Resting sympathetic vascular transduction in female vs. male participants. There was no effect of sex on transduction when quantified as either mean arterial pressure (MAP) (A) or limb vascular conductance (LVC) (B). Sample size (n) is provided within each graph. Data are means ± SD.

Fig. 5.

The sex-specific effects of high vs. low muscle sympathetic nerve activity (MSNA) on peak changes in mean arterial pressure (MAP) and limb vascular conductance (LVC). There was a significant interaction effect (sex × MSNA level) on ΔMAP (A). Post hoc analyses indicated male participants with lower resting MSNA demonstrated greater changes in ΔMAP compared with male participants with higher resting MSNA (n values for MAP: low MSNA females = 12, high MSNA females = 13, low MSNA males = 12, high MSNA males = 12).
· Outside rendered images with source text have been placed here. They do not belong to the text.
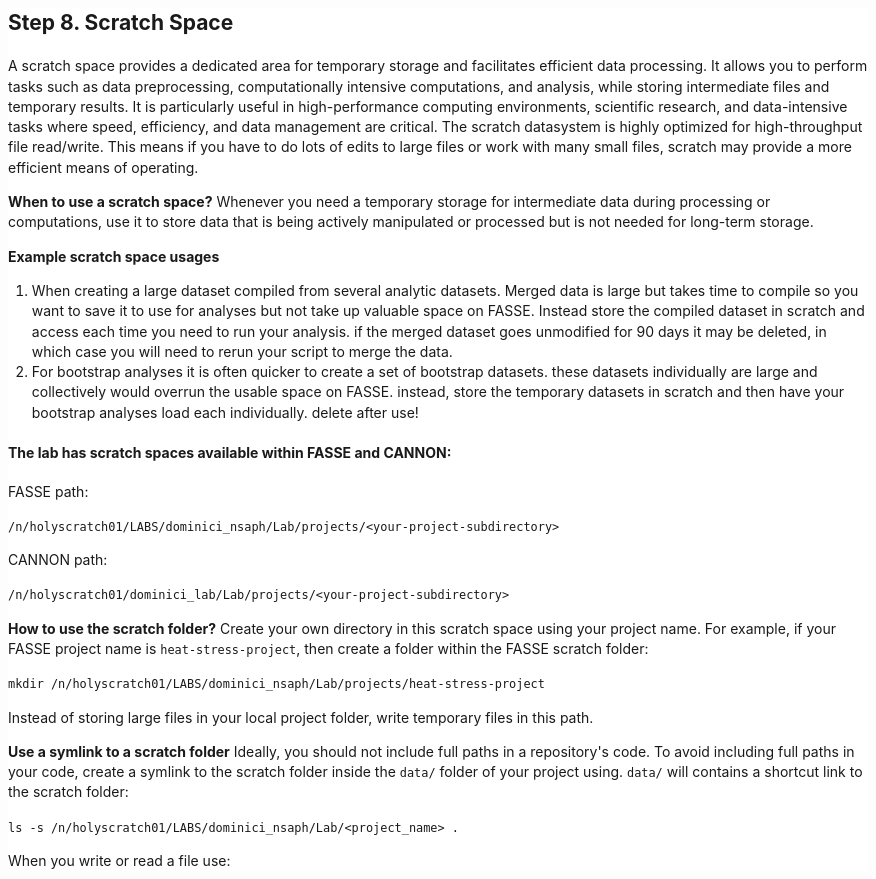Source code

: ## Step 8. Scratch Space

A scratch space provides a dedicated area for temporary storage and facilitates efficient data processing. It allows you to perform tasks such as data preprocessing, computationally intensive computations, and analysis, while storing intermediate files and temporary results. It is particularly useful in high-performance computing environments, scientific research, and data-intensive tasks where speed, efficiency, and data management are critical. The scratch datasystem is highly optimized for high-throughput file read/write. This means if you have to do lots of edits to large files or work with many small files, scratch may provide a more efficient means of operating.

**When to use a scratch space?** Whenever you need a temporary storage for intermediate data during processing or computations, use it to store data that is being actively manipulated or processed but is not needed for long-term storage.

**Example scratch space usages**
1. When creating a large dataset compiled from several analytic datasets. Merged data is large but takes time to compile so you want to save it to use for analyses but not take up valuable space on FASSE. Instead store the compiled dataset in scratch and access each time you need to run your analysis. if the merged dataset goes unmodified for 90 days it may be deleted, in which case you will need to rerun your script to merge the data.
2. For bootstrap analyses it is often quicker to create a set of bootstrap datasets. these datasets individually are large and collectively would overrun the usable space on FASSE. instead, store the temporary datasets in scratch and then have your bootstrap analyses load each individually. delete after use!


#### The lab has scratch spaces available within FASSE and CANNON: 

FASSE path: 
```
/n/holyscratch01/LABS/dominici_nsaph/Lab/projects/<your-project-subdirectory> 
```

CANNON path:
```
/n/holyscratch01/dominici_lab/Lab/projects/<your-project-subdirectory>
```

**How to use the scratch folder?** Create your own directory in this scratch space using your project name. For example, if your FASSE project name is `heat-stress-project`, then create a folder within the FASSE scratch folder: 

`mkdir /n/holyscratch01/LABS/dominici_nsaph/Lab/projects/heat-stress-project`

Instead of storing large files in your local project folder, write temporary files in this path.

**Use a symlink to a scratch folder** Ideally, you should not include full paths in a repository's code. To avoid including full paths in your code, create a symlink to the scratch folder inside the `data/` folder of your project using. `data/` will contains a shortcut link to the scratch folder:

```
ls -s /n/holyscratch01/LABS/dominici_nsaph/Lab/<project_name> .
```

When you write or read a file use:
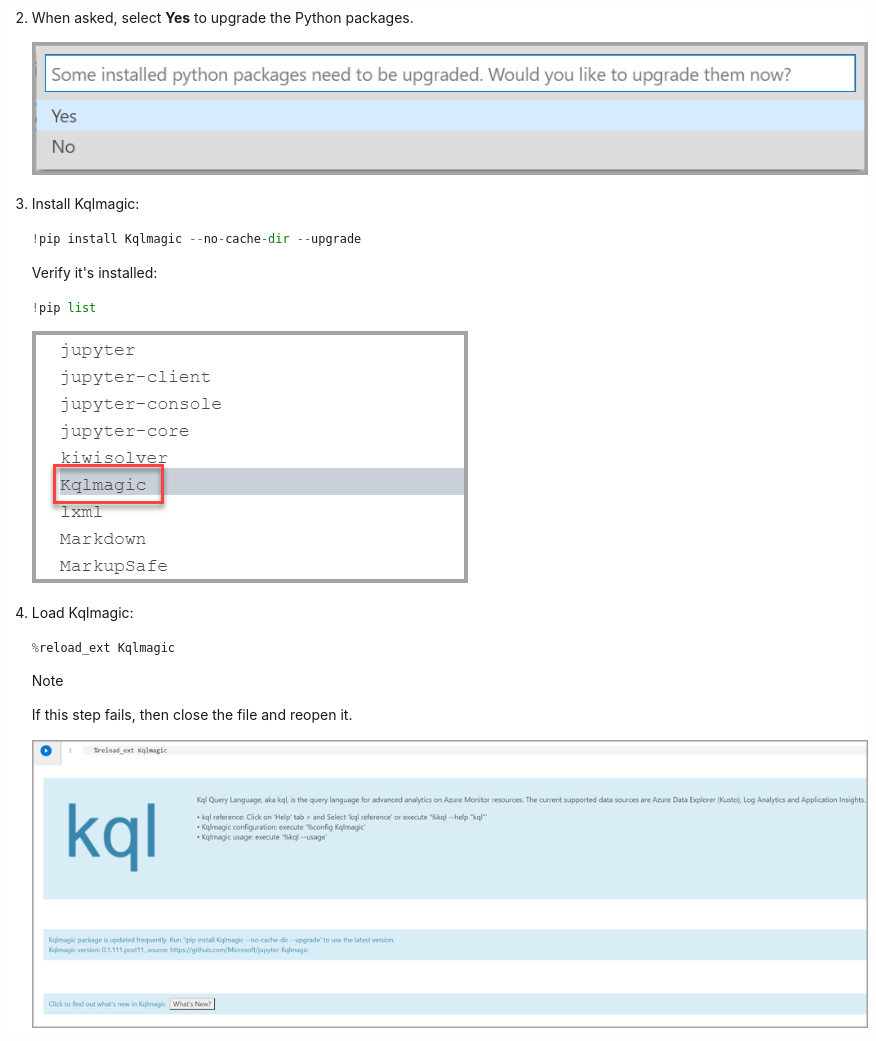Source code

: 2. When asked, select **Yes** to upgrade the Python packages.

   ![Yes](media/notebooks-kql-magic/install-python-yes.png)

3. Install Kqlmagic:

   ```python
   !pip install Kqlmagic --no-cache-dir --upgrade
   ```

   Verify it's installed:

   ```python
   !pip list
   ```

   ![List](media/notebooks-kql-magic/install-list.png)

4. Load Kqlmagic:

   ```python
   %reload_ext Kqlmagic
   ```

   > [!Note]
   > If this step fails, then close the file and reopen it.

   ![Load the Kqlmagic extension](media/notebooks-kql-magic/install-load-kql-magic-ext.png)
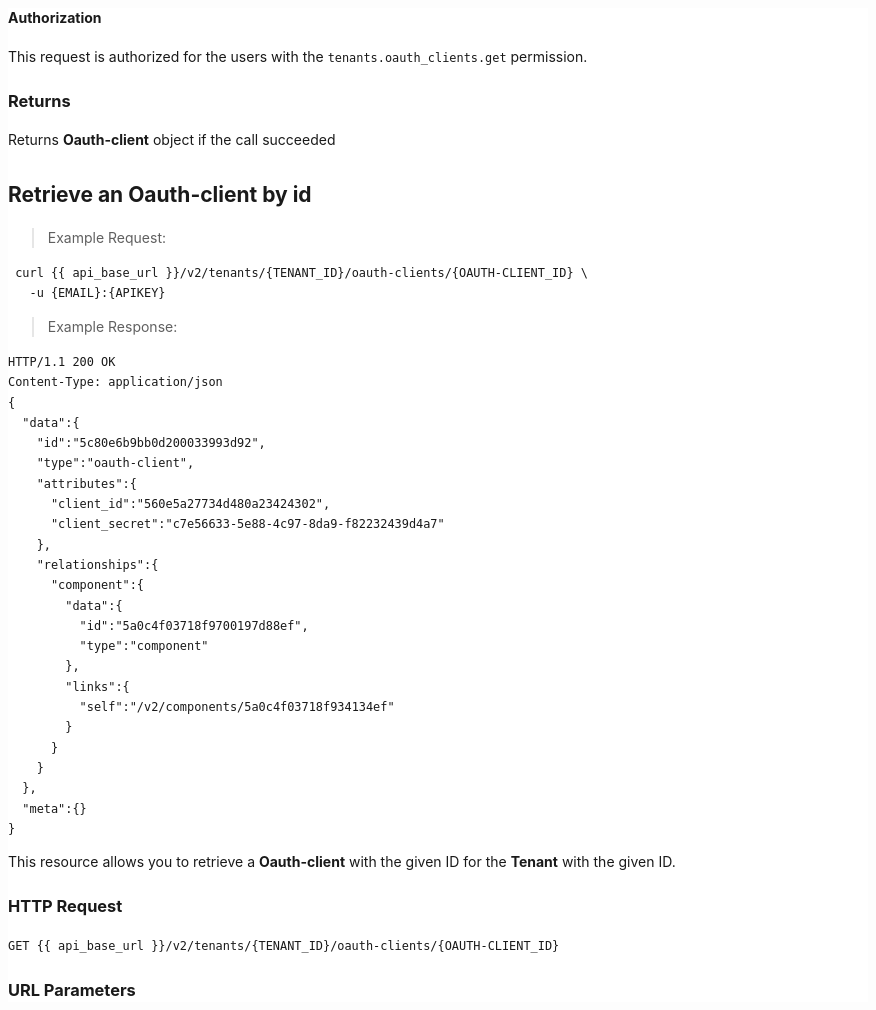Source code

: #### Authorization

This request is authorized for the users with the `tenants.oauth_clients.get` permission.

### Returns

Returns **Oauth-client** object if the call succeeded

## Retrieve an Oauth-client by id

> Example Request:

```shell
 curl {{ api_base_url }}/v2/tenants/{TENANT_ID}/oauth-clients/{OAUTH-CLIENT_ID} \
   -u {EMAIL}:{APIKEY}
```

> Example Response:

```http
HTTP/1.1 200 OK
Content-Type: application/json
{
  "data":{
    "id":"5c80e6b9bb0d200033993d92",
    "type":"oauth-client",
    "attributes":{
      "client_id":"560e5a27734d480a23424302",
      "client_secret":"c7e56633-5e88-4c97-8da9-f82232439d4a7"
    },
    "relationships":{
      "component":{
        "data":{
          "id":"5a0c4f03718f9700197d88ef",
          "type":"component"
        },
        "links":{
          "self":"/v2/components/5a0c4f03718f934134ef"
        }
      }
    }
  },
  "meta":{}
}
```

This resource allows you to retrieve a **Oauth-client** with the given ID for the **Tenant** with the given ID.

### HTTP Request

`GET {{ api_base_url }}/v2/tenants/{TENANT_ID}/oauth-clients/{OAUTH-CLIENT_ID}`

### URL Parameters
There was a significant main effect of resting MSNA level on ΔLVC (B). Post hoc analyses indicated male participants with lower MSNA demonstrated greater changes in ΔLVC compared with male participants with higher resting MSNA, but this was not the case in female participants (n values for LVC: low MSNA females = 10, high MSNA females = 9, low MSNA males = 10, high MSNA males = 10). Data are means ± SD. We performed a median split to determine high vs. low MSNA. *P < 0.05, high vs. low MSNA.

Fig. 6.

Vascular hemodynamics following non-bursts in female vs. male participants. There was no effect of sex on changes in hemodynamics following nonbursts when quantified as mean arterial pressure (MAP) (A). However, female participants demonstrated smaller changes in limb vascular conductance (LVC) (B). Sample size (n) is provided within each graph. Data are means ± SD.